Zeynelabidin Solhan: Dışarıda görünen bir şey yok, fakat korkunç bir karlama kampanyası yürütülüyor. Muhafazakar medya, bu muhafazakarlığın bir parçası olan bizlere yakın olması gerekirken, sanki Amerika ve Siyonistlerin safında duruyor görünümü çiziyor. On dört asırlık kirli çamaşırları bile ortaya dökmekten çekinmeyen yazarlar çizerler türedi. Türkiye’nin tutumu sadece civar ülkelerde değil kendi içinde de insanları radikalleştiriyor. Fakat bizim mektep Habil mektebidir. Kardeşine ne demişti “Eğer sen beni öldürsen de ben sana el kaldırmam” onlar bizi karalasa hatta öldürse dahi elimiz kalkmaz. Ehlibeyt mektebinin özelliği bu. Biz Habil olmaya karar verdik. Elbette sağduyulu insanlarımız çoktur.

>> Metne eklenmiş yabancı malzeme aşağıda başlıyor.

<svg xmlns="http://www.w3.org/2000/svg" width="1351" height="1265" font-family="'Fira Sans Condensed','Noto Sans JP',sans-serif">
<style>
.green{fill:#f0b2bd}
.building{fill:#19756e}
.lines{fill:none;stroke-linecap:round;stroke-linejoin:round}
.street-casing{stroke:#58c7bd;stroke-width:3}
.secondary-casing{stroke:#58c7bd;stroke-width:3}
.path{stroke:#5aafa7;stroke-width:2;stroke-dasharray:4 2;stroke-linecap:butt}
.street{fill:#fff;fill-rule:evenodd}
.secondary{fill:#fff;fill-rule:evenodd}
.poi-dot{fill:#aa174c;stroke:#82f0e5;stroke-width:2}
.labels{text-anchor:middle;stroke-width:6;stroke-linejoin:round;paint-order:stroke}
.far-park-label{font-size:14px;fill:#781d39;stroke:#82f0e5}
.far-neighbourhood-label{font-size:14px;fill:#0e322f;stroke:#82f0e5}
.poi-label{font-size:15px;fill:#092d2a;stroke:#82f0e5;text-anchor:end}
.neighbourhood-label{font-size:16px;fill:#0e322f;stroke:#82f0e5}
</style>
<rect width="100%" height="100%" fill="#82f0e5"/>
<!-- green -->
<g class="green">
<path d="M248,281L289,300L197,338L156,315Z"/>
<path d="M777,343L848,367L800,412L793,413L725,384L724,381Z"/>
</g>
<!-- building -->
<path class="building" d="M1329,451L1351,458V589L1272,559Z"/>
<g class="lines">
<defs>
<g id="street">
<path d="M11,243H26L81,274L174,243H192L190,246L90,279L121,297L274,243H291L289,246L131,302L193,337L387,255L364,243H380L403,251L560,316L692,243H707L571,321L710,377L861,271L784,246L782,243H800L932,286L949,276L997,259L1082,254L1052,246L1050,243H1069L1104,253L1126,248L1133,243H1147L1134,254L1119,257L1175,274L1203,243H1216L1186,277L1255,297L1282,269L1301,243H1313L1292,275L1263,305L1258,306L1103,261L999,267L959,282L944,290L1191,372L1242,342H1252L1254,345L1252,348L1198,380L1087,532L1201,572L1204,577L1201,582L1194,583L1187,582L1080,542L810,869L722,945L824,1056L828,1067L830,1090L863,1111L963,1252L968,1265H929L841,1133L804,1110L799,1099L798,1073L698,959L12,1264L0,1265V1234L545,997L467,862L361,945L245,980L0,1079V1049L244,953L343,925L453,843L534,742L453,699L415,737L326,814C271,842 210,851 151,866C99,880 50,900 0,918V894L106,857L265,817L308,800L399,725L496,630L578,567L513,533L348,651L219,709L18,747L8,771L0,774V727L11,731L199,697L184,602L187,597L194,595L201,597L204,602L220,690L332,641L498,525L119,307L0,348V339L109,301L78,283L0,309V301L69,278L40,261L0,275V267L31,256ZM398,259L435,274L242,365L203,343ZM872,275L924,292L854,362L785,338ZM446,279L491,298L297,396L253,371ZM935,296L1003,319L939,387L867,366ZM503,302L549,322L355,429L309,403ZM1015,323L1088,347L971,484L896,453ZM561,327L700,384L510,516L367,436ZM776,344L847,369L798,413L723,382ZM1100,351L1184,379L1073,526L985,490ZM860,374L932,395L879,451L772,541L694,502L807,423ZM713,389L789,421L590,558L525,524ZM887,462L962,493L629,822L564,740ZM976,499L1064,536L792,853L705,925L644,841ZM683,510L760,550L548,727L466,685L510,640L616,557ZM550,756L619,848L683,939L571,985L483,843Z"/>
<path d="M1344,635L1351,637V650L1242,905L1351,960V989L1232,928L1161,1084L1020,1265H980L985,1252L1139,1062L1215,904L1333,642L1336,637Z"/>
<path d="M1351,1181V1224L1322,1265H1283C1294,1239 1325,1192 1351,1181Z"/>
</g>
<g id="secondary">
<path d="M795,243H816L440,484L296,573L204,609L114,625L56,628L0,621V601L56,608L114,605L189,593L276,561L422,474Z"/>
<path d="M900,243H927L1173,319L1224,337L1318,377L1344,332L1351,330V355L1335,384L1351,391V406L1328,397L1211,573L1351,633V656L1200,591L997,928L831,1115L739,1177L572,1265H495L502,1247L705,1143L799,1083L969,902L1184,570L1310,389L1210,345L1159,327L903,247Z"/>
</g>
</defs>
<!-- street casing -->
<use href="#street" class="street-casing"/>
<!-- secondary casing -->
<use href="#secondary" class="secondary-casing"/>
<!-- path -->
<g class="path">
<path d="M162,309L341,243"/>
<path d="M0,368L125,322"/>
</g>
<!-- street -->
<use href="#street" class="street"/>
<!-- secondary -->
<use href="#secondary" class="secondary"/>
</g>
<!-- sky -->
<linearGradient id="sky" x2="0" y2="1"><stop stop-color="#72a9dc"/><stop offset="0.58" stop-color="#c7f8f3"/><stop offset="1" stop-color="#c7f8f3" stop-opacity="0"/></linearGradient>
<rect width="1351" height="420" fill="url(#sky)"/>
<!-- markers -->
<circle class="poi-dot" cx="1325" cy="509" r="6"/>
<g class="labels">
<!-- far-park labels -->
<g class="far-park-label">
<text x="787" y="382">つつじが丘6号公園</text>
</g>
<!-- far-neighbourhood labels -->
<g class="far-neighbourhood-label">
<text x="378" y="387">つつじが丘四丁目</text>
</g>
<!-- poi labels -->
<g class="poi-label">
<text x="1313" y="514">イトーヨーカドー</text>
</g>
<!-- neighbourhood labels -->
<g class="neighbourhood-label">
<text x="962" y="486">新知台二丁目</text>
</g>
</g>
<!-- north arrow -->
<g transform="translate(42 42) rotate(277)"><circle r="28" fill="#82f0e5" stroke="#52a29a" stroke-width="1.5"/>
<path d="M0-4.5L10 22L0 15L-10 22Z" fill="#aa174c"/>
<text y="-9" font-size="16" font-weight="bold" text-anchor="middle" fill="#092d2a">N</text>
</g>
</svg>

Türkiye’de buna izin vermeyeceklerdir.

Tarık Haşimi’yi Öcalan’la Bir Tuttu

Shafaqna Muhabiri: Suriye olaylarının akabinde Tarık Haşimi’nin Türkiye’ye gelmesini nasıl yorumluyorsunuz?

Zeynelabidin Solhan: Bence kırılma noktası Tarık Haşimi’ydi. O güne kadar Suriye’den gelen haberlere hep temkinle yaklaşıyorduk. Esad’ın kendi halkına zulmedebileceğine ve Türkiye’nin tavrının ölçülü olabileceğine ihtimal veriyorduk. Tarık Haşimi tutumuyla sanki hükümet kendini ele verdi gibi oldu. Irak konusunda da devamlı Şii başbakan Maliki, Mazlum Sünni Tarık Haşimi sözleri Türkiye’nin olaylara mezhepsel yaklaştığı algısını hepimizde oluşturdu. AK Parti tabanının mutaassıp olduğu İddiası tezi güçlendi. Bizim muhafazakâr medyanın Şii Başbakan Maliki deyimi de çok tehlikeli bir deyim. Yarın Irak basını da “Sunni Başbakan Tayip Erdoğan” der.

Sanki Öcalan gibi Tarık Haşimi’de kucağımıza atılan bir belaydı. İleride bu olay da bize pahalıya patlayacak. Sonra Tarık Haşimi’nin Irak’ta hiçbir tabanı da yok, olsa sokağa dökülür olaya itiraz ederlerdi. Zaten kendi taraftarları da yargıda ciddi deliller olduğunu bildiklerinden sesleri çıkmıyor. Allah sonumuzu hayır etsin. Her şeye rağmen yine de ümidimizi kaybetmiş değiliz. Devamlı Şii halkı tahriklere gelmemeleri için uyarıyoruz. Tüm cumalarda sağduyulu olmaya davet ediyoruz, Habil olmaya davet ediyoruz.